Introduction

This should be last in the series of posts based on my R package cricketr. That is, unless some bright idea comes trotting along and light bulbs go on around my head.

In this post cricketr adapts to the Twenty20 International format. Now cricketr can handle stats from all 3 formats of the game namely Test matches, ODIs and Twenty20 International from ESPN Cricinfo. You should be able to install the package from GitHub and use the many of the functions available in the package.

Please be mindful of the ESPN Cricinfo Terms of Use

You can also read this post at Rpubs as twenty20-cricketr. Download this report as a PDF file from twenty20-cricketr.pdf

I have chosen the Top 4 batsmen and top 4 bowlers based on ICC rankings and/or number of matches played.

Batsmen

  1. Virat Kohli (Ind)
  2. Faf du Plessis (SA)
  3. A J Finch (Aus)
  4. Brendon McCullum (Aus)

Bowlers

  1. Samuel Badree (WI)
  2. Sunil Narine (WI)
  3. Ravichander Ashwin (Ind)
  4. Ajantha Mendis (SL)

Recorded information -
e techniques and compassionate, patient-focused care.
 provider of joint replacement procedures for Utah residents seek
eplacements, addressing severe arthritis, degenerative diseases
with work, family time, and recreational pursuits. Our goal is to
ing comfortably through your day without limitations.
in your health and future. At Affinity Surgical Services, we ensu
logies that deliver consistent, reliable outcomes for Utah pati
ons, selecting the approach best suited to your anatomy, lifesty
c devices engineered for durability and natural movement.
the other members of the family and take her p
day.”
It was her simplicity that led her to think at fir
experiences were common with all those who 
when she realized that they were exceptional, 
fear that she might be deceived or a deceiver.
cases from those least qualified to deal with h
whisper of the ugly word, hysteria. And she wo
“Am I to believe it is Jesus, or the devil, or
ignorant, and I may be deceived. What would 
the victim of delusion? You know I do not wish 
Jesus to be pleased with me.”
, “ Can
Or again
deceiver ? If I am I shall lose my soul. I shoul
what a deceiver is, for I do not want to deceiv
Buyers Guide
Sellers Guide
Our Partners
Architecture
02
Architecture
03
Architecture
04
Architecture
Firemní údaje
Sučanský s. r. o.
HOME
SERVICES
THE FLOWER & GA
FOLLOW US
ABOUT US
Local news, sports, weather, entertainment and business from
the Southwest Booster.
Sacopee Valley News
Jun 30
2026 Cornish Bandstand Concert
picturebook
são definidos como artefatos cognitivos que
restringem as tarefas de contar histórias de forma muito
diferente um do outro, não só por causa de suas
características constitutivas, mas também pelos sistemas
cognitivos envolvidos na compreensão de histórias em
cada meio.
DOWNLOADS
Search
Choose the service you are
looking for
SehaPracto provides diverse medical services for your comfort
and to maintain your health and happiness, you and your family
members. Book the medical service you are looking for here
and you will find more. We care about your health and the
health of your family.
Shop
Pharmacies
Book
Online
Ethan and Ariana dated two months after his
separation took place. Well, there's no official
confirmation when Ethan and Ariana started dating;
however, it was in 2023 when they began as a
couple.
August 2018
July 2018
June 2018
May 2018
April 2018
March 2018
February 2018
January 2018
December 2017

Task directions - Continue the cricketr Twenty20 post from where it stops.

Solved exercise -
I have explained the plots and added my own observations. Please feel free to draw your conclusions!

The data for a particular player can be obtained with the getPlayerData() function. To do you will need to go to ESPN CricInfo Player and type in the name of the player for e.g Virat Kohli, Sunil Narine etc. This will bring up a page which have the profile number for the player e.g. for Virat Kohli this would be http://www.espncricinfo.com/india/content/player/253802.html. Hence, Sachin’s profile is 253802. This can be used to get the data for Virat Kohli as shown below

library(devtools)
install_github("tvganesh/cricketr")
library(cricketr)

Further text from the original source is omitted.